Exercise prompt: Gather, from the data below, each line in which the word "posedge" occurs.

Data supplied:
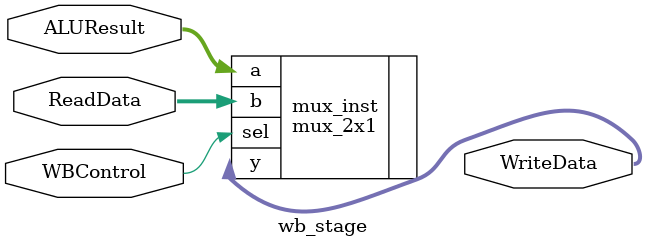
<source format=v>
`timescale 1ns / 1ps

module wb_stage (
    input wire WBControl,
    input wire [31:0]  ALUResult, ReadData,
    output wire [31:0] WriteData

);

    wire [31:0] mux_out;

    mux_2x1 mux_inst (
        .a(ALUResult),
        .b(ReadData),
        .sel(WBControl),
        .y(WriteData)
    );

endmodule

</source>
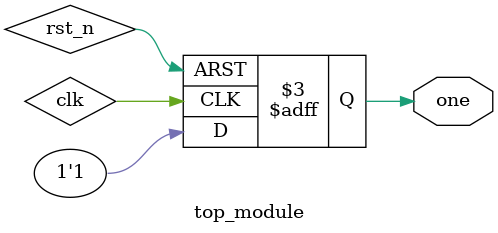
<source format=sv>
module top_module(
	output reg one);
	
	always @(posedge clk or negedge rst_n) begin
		if (!rst_n) begin
			one <= 1'b0;
		end else begin
			one <= 1'b1;
		end
	end

endmodule

</source>
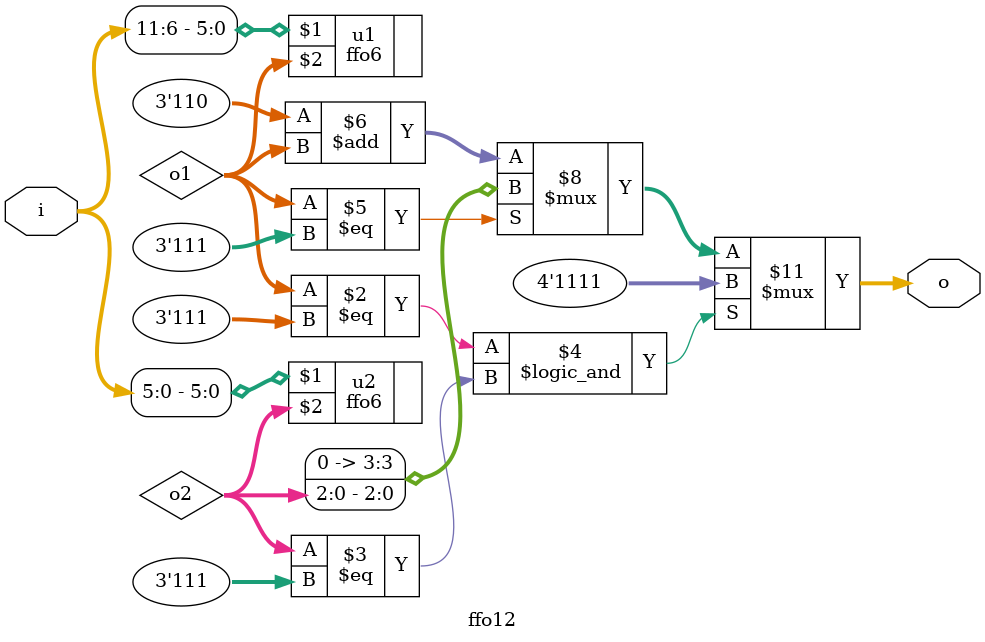
<source format=sv>

module ffo12(i, o);
input [11:0] i;
output reg [3:0] o;

wire [2:0] o1,o2;
ffo6 u1 (i[11:6],o1);
ffo6 u2 (i[5:0],o2);
always @*
if (o1==3'd7 && o2==3'd7)
    o <= 4'd15;
else if (o1==3'd7)
    o <= o2;
else
    o <= 3'd6 + o1;

endmodule

</source>
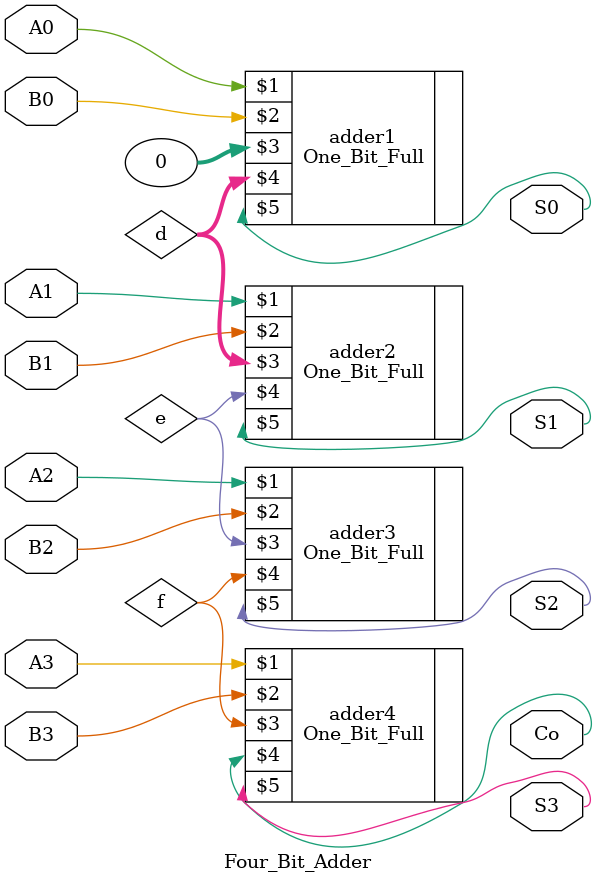
<source format=v>
`timescale 1ns / 1ps


module Four_Bit_Adder(A0,A1,A2,A3,B0,B1,B2,B3,S0,S1,S2,S3,Co);

input A0,A1,A2,A3,B0,B1,B2,B3;
output Co; 
output S0,S1,S2,S3;
wire [2:0]d; 

//First 1 Bit Adder
One_Bit_Full adder1 (A0, B0, 0, d, S0);

//Second 1 Bit Adder 
One_Bit_Full adder2 (A1, B1, d, e, S1);
//Third 1 Bit Adder 
One_Bit_Full adder3 (A2, B2, e, f, S2);
// Fourth 1 Bit Adder
One_Bit_Full adder4 (A3, B3, f, Co, S3);

endmodule

</source>
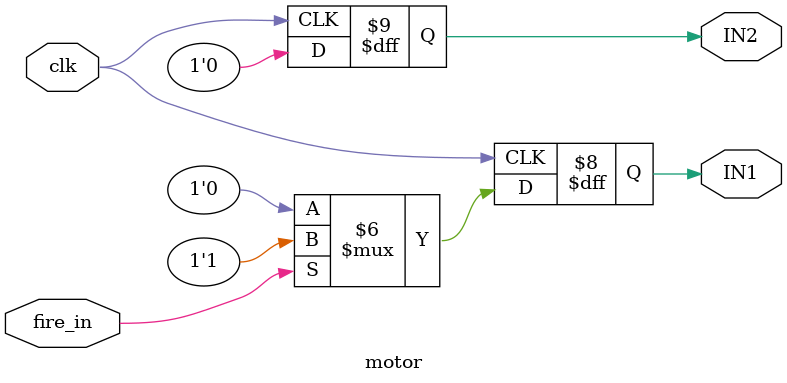
<source format=v>
module motor(
    input clk,
    input fire_in,       // fire sensor input
    output reg IN1,
    output reg IN2
);

    always @(posedge clk) begin
        if (fire_in == 0) begin
            // Fire detected: stop motor
            IN1 <= 0;
            IN2 <= 0;
        end else begin
            // No fire: run motor forward
            IN1 <= 1;
            IN2 <= 0;
        end
    end

endmodule


</source>
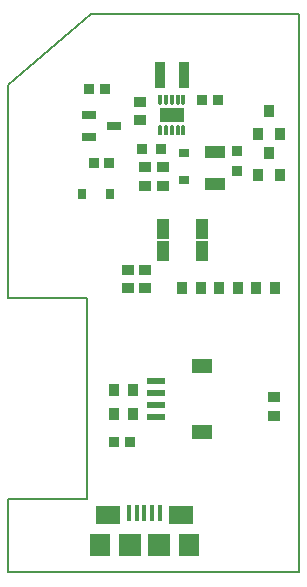
<source format=gbr>
G04 PROTEUS GERBER X2 FILE*
%TF.GenerationSoftware,Labcenter,Proteus,8.16-SP3-Build36097*%
%TF.CreationDate,2024-09-26T16:34:03+00:00*%
%TF.FileFunction,Paste,Bot*%
%TF.FilePolarity,Positive*%
%TF.Part,Single*%
%TF.SameCoordinates,{f118cff8-fadb-4bc5-a17f-1c91f2e22e42}*%
%FSLAX45Y45*%
%MOMM*%
G01*
%TA.AperFunction,Material*%
%ADD126R,0.939800X0.990600*%
%TA.AperFunction,Material*%
%ADD124R,0.889000X1.016000*%
%AMPPAD127*
4,1,36,
0.546120,0.308370,
0.561130,0.303710,
0.574720,0.296330,
0.586560,0.286560,
0.596330,0.274720,
0.603710,0.261130,
0.608370,0.246120,
0.610000,0.230000,
0.610000,-0.230000,
0.608370,-0.246120,
0.603710,-0.261130,
0.596330,-0.274720,
0.586560,-0.286560,
0.574720,-0.296330,
0.561130,-0.303710,
0.546120,-0.308370,
0.530000,-0.310000,
-0.530000,-0.310000,
-0.546120,-0.308370,
-0.561130,-0.303710,
-0.574720,-0.296330,
-0.586560,-0.286560,
-0.596330,-0.274720,
-0.603710,-0.261130,
-0.608370,-0.246120,
-0.610000,-0.230000,
-0.610000,0.230000,
-0.608370,0.246120,
-0.603710,0.261130,
-0.596330,0.274720,
-0.586560,0.286560,
-0.574720,0.296330,
-0.561130,0.303710,
-0.546120,0.308370,
-0.530000,0.310000,
0.530000,0.310000,
0.546120,0.308370,
0*%
%ADD137PPAD127*%
%TA.AperFunction,Material*%
%ADD127R,0.810000X0.940000*%
%ADD128R,0.889000X0.889000*%
%ADD125R,0.990600X0.939800*%
%ADD138R,1.130000X1.720000*%
%ADD139R,0.900000X0.800000*%
%AMPPAD130*
4,1,23,
-0.149230,0.265330,
-0.146950,0.280230,
-0.138210,0.308380,
-0.124380,0.333860,
-0.106060,0.356060,
-0.083860,0.374380,
-0.058380,0.388210,
-0.030230,0.396950,
-0.015330,0.399230,
0.000000,0.400000,
0.015330,0.399230,
0.030230,0.396950,
0.058380,0.388210,
0.083860,0.374380,
0.106060,0.356060,
0.124380,0.333860,
0.138210,0.308380,
0.146950,0.280230,
0.149230,0.265330,
0.150000,0.250000,
0.150000,-0.400000,
-0.150000,-0.400000,
-0.150000,0.250000,
-0.149230,0.265330,
0*%
%TA.AperFunction,Material*%
%ADD140PPAD130*%
%AMPPAD131*
4,1,23,
0.150000,0.400000,
0.150000,-0.250000,
0.149230,-0.265330,
0.146950,-0.280230,
0.138210,-0.308380,
0.124380,-0.333860,
0.106060,-0.356060,
0.083860,-0.374380,
0.058380,-0.388210,
0.030230,-0.396950,
0.015330,-0.399230,
0.000000,-0.400000,
-0.015330,-0.399230,
-0.030230,-0.396950,
-0.058380,-0.388210,
-0.083860,-0.374380,
-0.106060,-0.356060,
-0.124380,-0.333860,
-0.138210,-0.308380,
-0.146950,-0.280230,
-0.149230,-0.265330,
-0.150000,-0.250000,
-0.150000,0.400000,
0.150000,0.400000,
0*%
%ADD141PPAD131*%
%ADD142R,2.100000X1.300000*%
%TA.AperFunction,Material*%
%ADD143R,1.020000X0.960120*%
%ADD144R,0.900000X0.950000*%
%ADD145R,1.820000X1.050000*%
%ADD146R,0.850000X2.200000*%
%ADD147R,0.800000X0.900000*%
%TA.AperFunction,Material*%
%ADD148R,0.400000X1.350000*%
%ADD149R,2.100000X1.600000*%
%ADD150R,1.800000X1.900000*%
%ADD151R,1.900000X1.900000*%
%TA.AperFunction,Material*%
%ADD152R,1.550000X0.600000*%
%ADD153R,1.800000X1.200000*%
%TA.AperFunction,Profile*%
%ADD41C,0.177800*%
%TD.AperFunction*%
D126*
X+957000Y+3018000D03*
X+797000Y+3018000D03*
X+1270000Y+3018000D03*
X+1110000Y+3018000D03*
X+1423000Y+3018000D03*
X+1583000Y+3018000D03*
D124*
X+1627960Y+4325500D03*
X+1533980Y+4516000D03*
X+1440000Y+4325500D03*
X+1627960Y+3976000D03*
X+1533980Y+4166500D03*
X+1440000Y+3976000D03*
D137*
X+11000Y+4294602D03*
X+11000Y+4484594D03*
X+225000Y+4389598D03*
D127*
X+50000Y+4076000D03*
X+184000Y+4076000D03*
X+144000Y+4706000D03*
X+10000Y+4706000D03*
D128*
X+1265000Y+4008280D03*
X+1265000Y+4181000D03*
D125*
X+484000Y+4045800D03*
X+484000Y+3885800D03*
D138*
X+633000Y+3523000D03*
X+971000Y+3523000D03*
D139*
X+816000Y+4167000D03*
X+816000Y+3937000D03*
D125*
X+633974Y+4046307D03*
X+633974Y+3886307D03*
D140*
X+810000Y+4361000D03*
X+760000Y+4361000D03*
X+710000Y+4361000D03*
X+660000Y+4361000D03*
X+610000Y+4361000D03*
D141*
X+610000Y+4611000D03*
X+660000Y+4611000D03*
X+710000Y+4611000D03*
X+760000Y+4611000D03*
X+810000Y+4611000D03*
D142*
X+710000Y+4486000D03*
D143*
X+440000Y+4440000D03*
X+440000Y+4596000D03*
D127*
X+1104000Y+4609000D03*
X+970000Y+4609000D03*
D144*
X+462000Y+4194000D03*
X+622000Y+4194000D03*
D145*
X+1075000Y+3897000D03*
X+1075000Y+4175000D03*
D146*
X+812000Y+4826000D03*
X+608000Y+4826000D03*
D147*
X+185000Y+3816000D03*
X-45000Y+3816000D03*
D148*
X+610000Y+1115000D03*
X+545000Y+1115000D03*
X+480000Y+1115000D03*
X+415000Y+1115000D03*
X+350000Y+1115000D03*
D149*
X+790000Y+1102000D03*
X+170000Y+1102000D03*
D150*
X+860000Y+847000D03*
D151*
X+600000Y+847000D03*
X+360000Y+847000D03*
D150*
X+100000Y+847000D03*
D152*
X+580000Y+2230000D03*
X+580000Y+2130000D03*
X+580000Y+2030000D03*
X+580000Y+1930000D03*
D153*
X+967494Y+2360000D03*
X+967494Y+1800000D03*
D126*
X+220000Y+1950000D03*
X+380000Y+1950000D03*
X+220000Y+2155000D03*
X+380000Y+2155000D03*
D125*
X+1574000Y+1934000D03*
X+1574000Y+2094000D03*
D138*
X+633000Y+3330000D03*
X+971000Y+3330000D03*
D127*
X+354000Y+1720000D03*
X+220000Y+1720000D03*
D125*
X+341954Y+3016000D03*
X+341954Y+3176000D03*
X+488000Y+3176000D03*
X+488000Y+3016000D03*
D41*
X-671603Y+4737000D02*
X-671603Y+2937000D01*
X-5970Y+2937000D01*
X-5970Y+1236000D01*
X-672000Y+1236000D01*
X-672000Y+616000D01*
X+1788988Y+616000D01*
X+1788988Y+5337000D01*
X+28182Y+5337000D01*
X-671603Y+4737000D01*
M02*

</source>
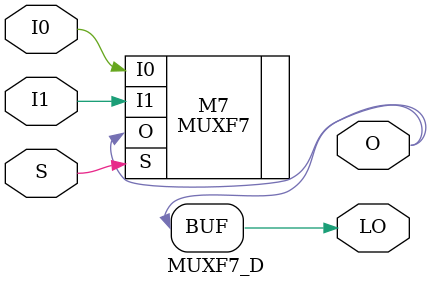
<source format=v>

`timescale  1 ps / 1 ps


module MUXF7_D (LO, O, I0, I1, S);

    output LO, O;
    wire   LO;

    input  I0, I1, S;

    MUXF7 M7 (.O(O), .I0(I0), .I1(I1), .S(S));

    assign LO = O;

endmodule



</source>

Result below:
	always @(posedge clk or negedge rst_n) begin
    always @(posedge clk) begin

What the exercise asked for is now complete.